Brauche Beratung beim Thema Spiegelreflexkamera

    • (1) 27.05.12 - 12:43

      Hallo erstmal

      Mein Mann und ich haben beschlossen uns eine Spiegelreflexkamera zuzulegen, allerdings ist das Neuland für uns.

      Anforderungen:
      - Sie sollte bewegende Bilder schnell und scharf einfangen

      - Gut in der Hand liegen

      - Mit dem Anfangsobjektiv nicht über 600€ liegen

      Aktuell haben wir eine 4 Jahre alte Digitalkamera..versuche ich unseren rennenden Hund zu fotografieren habe ich wenn ich Glück habe nur noch den Hintern auf dem Foto und der ist dann auch noch verschwommen :-)

      Im Media Markt wurden uns die Nikon D3100 und die Canon EOS 1100 empfohlen.
      Von einem Fotografen wurden uns die Canon EOS 550 und die Canon EOS 600 empfohlen.

      Und nächste Woche ist die Nikon D5100 im Angebot allerdings mit 2. Objektiv für 749€ im Angebot.

      Kann mir jemand von euch weiterhelfen und mir eine empfehlen?! :-)

      Gruß armemaus

      • Wir haben seid 2 Jahren die Canon Eos 550D. Sie ist super und ich würde immer wieder Canon kaufen.

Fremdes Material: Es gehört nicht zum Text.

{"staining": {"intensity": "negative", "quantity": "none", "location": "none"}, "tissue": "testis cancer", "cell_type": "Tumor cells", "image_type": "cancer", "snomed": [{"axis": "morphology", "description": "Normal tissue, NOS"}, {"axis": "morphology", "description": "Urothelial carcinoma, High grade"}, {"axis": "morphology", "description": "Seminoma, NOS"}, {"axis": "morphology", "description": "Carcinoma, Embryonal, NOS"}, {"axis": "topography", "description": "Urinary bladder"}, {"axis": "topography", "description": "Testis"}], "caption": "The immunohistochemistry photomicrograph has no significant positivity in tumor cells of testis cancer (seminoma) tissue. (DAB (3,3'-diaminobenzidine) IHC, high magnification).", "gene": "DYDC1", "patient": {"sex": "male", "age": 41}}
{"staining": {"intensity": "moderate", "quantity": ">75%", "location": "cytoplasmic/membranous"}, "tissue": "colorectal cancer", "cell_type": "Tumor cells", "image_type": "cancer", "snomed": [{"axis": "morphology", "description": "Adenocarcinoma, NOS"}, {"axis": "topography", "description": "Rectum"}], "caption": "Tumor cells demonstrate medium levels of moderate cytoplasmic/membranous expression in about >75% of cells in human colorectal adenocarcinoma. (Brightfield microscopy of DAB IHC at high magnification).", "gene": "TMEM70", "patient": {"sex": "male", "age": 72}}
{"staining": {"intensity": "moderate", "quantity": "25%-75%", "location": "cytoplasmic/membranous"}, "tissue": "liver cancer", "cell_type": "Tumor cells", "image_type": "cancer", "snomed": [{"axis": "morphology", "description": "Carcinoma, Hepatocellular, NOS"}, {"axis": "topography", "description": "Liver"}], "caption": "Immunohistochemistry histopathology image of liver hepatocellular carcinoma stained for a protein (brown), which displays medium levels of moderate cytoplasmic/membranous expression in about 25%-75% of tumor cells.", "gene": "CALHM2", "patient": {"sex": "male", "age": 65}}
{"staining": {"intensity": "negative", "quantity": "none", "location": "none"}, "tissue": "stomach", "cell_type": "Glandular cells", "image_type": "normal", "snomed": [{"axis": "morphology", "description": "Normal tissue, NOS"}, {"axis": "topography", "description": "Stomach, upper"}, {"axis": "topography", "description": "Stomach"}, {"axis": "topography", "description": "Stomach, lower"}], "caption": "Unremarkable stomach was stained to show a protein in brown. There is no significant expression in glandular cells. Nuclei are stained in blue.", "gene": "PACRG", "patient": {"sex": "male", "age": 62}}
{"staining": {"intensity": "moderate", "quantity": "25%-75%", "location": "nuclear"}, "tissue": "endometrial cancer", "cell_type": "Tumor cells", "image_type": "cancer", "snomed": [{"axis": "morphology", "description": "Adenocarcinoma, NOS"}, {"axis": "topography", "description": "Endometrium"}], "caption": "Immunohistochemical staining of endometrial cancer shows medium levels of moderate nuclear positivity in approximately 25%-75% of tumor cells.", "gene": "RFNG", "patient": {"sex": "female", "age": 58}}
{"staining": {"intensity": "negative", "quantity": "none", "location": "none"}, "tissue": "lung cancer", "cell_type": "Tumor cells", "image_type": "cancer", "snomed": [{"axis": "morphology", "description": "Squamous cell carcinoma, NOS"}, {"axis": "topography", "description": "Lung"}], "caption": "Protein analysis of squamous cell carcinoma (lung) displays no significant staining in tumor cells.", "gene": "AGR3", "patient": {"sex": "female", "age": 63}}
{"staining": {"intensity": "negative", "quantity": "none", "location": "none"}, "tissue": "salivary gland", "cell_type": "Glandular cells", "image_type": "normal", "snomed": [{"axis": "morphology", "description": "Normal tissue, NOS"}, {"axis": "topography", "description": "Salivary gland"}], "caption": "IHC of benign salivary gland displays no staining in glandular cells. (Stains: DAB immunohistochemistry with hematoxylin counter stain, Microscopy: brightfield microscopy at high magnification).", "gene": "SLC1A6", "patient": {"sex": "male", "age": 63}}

Für uns war es zu Anfang auch alles neuland aber man fuchst sich da schnell rein.

        Die neue Eos 600D is nicht wirklich anders als die 550, außer das der Display ausklappbar und schwenkbar ist, muss jeder selber wissen ob man das wirklich braucht.

        LG

        Das sind heutzutage Gründe für eine DSLR?

        Eine DSLR wird den Hintern eures Hundes auch nicht besser einfangen - denn wenn erstens nur noch der hintere Teil des zu fotografierenden Objekts drauf ist, ist der Fotograf schlichtweg zu langsam und wenn das Bild auch noch verschwommen ist, hat er auch nicht die richtigen Einstellungen im Griff.

        Anstatt blind eine DSLR zu kaufen und dann ernüchternd feststellen, dass auch da die Bilder nicht plötzlich sauber und scharf sind und eine tolle Komposition haben, würde ich mir ein Magazin kaufen und mich etwas weiterbilden, was die verschiedenen Einstellungen sind, was sie bewirken u.a.

        Eine vier-jährige Digitalkamera sollte im manuellen Modus euch eigentlich bis zu einem gewissen Grad selber diese Einstellungen vornehmen lassen. Dann würde ich schlicht und ergreifend damit experimentieren, bis ihr ein Gefühl dafür habt.

        Du machst nicht den Eindruck, als würdet ihr speziell etwas fotografieren wollen, das über den Hund im Garten hinaus geht - also eher Erinnerungsfotos oder im Urlaub - deshalb würde ich bedenken, dass eine DSLR auch um einiges schwerer und grösser ist, als eine Digitalkamera, eben nicht ganz so gemütlich in der Hand liegt und auch einen höheren Wert hat - Diebstahl?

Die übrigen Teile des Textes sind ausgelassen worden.